The IT Law Wiki

Citation[]

Scarcella v. America Online, Inc., 4 Misc. 3d 1024(A), 798 N.Y.S.2d 348 (2004).

Factual Background[]

Russell Scarcella, a New York lawyer, signed up online for AOL service. He was not happy and brought a small claims action against AOL in the N.Y.C. Civil Court. AOL moved to dismiss, relying on the forum selection clause in its Membership Agreement which said that all actions must be brought in Virginia.

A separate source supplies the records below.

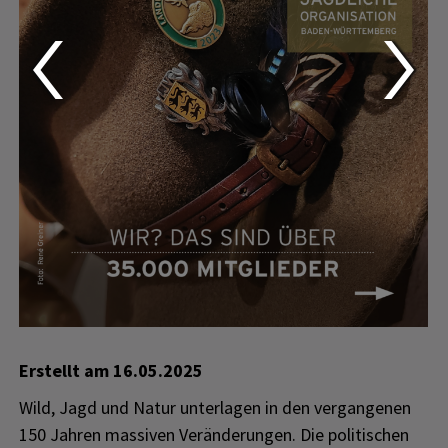
Erstellt am
16.05.2025
Wild, Jagd und Natur unterlagen in den vergangenen
150 Jahren massiven Veränderungen. Die politischen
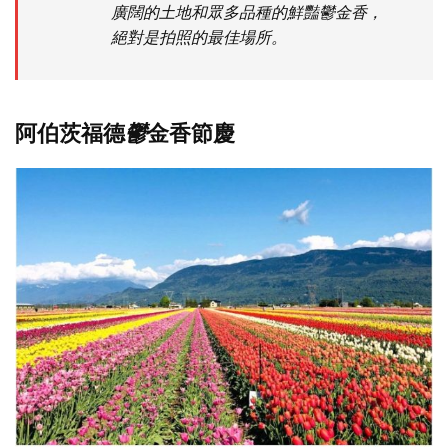
廣闊的土地和眾多品種的鮮豔鬱金香，
絕對是拍照的最佳場所。
阿伯茨福德
鬱
金香節慶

The Membership Agreement presented to plaintiff is 11 single-spaced pages and 11 double-spaced pages. But Defendant considerately made it very easy to avoid going to the trouble of slogging through all of that text. The customer can bypass all that bother by simply pressing the ‘OK, I Agree’ button. If the customer nonetheless bites the bullet and presses the ‘Read Now’ button, Defendant affords him or her a second opportunity to skip over what will become the contract between the parties, showing the customer a screen that says, in pertinent part:

Because TOS and ROR are detailed, they are lengthy, and while we encourage you to take the time to read them now, we understand if you are eager to just go explore the service. That’s OK, but you agree to read these documents once online, so you’ll understand what this community is all about. Click on your choice below.

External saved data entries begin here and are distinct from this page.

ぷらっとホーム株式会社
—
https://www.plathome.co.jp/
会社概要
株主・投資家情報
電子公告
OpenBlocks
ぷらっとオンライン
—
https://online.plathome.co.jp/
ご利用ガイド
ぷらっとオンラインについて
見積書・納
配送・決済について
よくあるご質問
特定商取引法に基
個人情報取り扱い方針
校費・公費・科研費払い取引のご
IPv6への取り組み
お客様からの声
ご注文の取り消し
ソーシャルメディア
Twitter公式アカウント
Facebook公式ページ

“The customer is then given a second chance to press the ‘OK, I agree’ button or if not deterred by the warning that it is ‘detailed’ and ‘lengthy,’ accompanied by assurances that ‘if you are eager to just go and explore the service . . . That’s OK’ to press the ‘Read Now’ button (which, by this point, might as well be subtitled ‘For Nerds Only.’)” [Parenthetical comment by the court.]

Trial Court Proceedings[]

The judge concluded that she did not have to decide whether AOL had engaged in a deceptive practice, nor consider that plaintiff did not specifically deny that he had read and understood the forum selection clause. Rather, she turned to public policy, citing cases in which public policy trumped contractual forum selection clauses, and concluded that “[e]nforcement of the forum-selection clause in this case would contravene the strong public policy embodied in the small-claims provisions of the Civil Code Act (§§ 1801 et seq.).”[1]

Appellate Court Proceedings[]

This decision was affirmed on appeal, the Court noting that New York Small Claims courts can award up to $5000, but Virginia allows only $2000, and, perhaps must importantly, “Virginia law allows the defendant to transfer the matter out of the small claims court.”[2]

References[]

  1. Id. at 3.
  2. 11 Misc.3d 19, 811 N.Y.S.2d 858 (2005).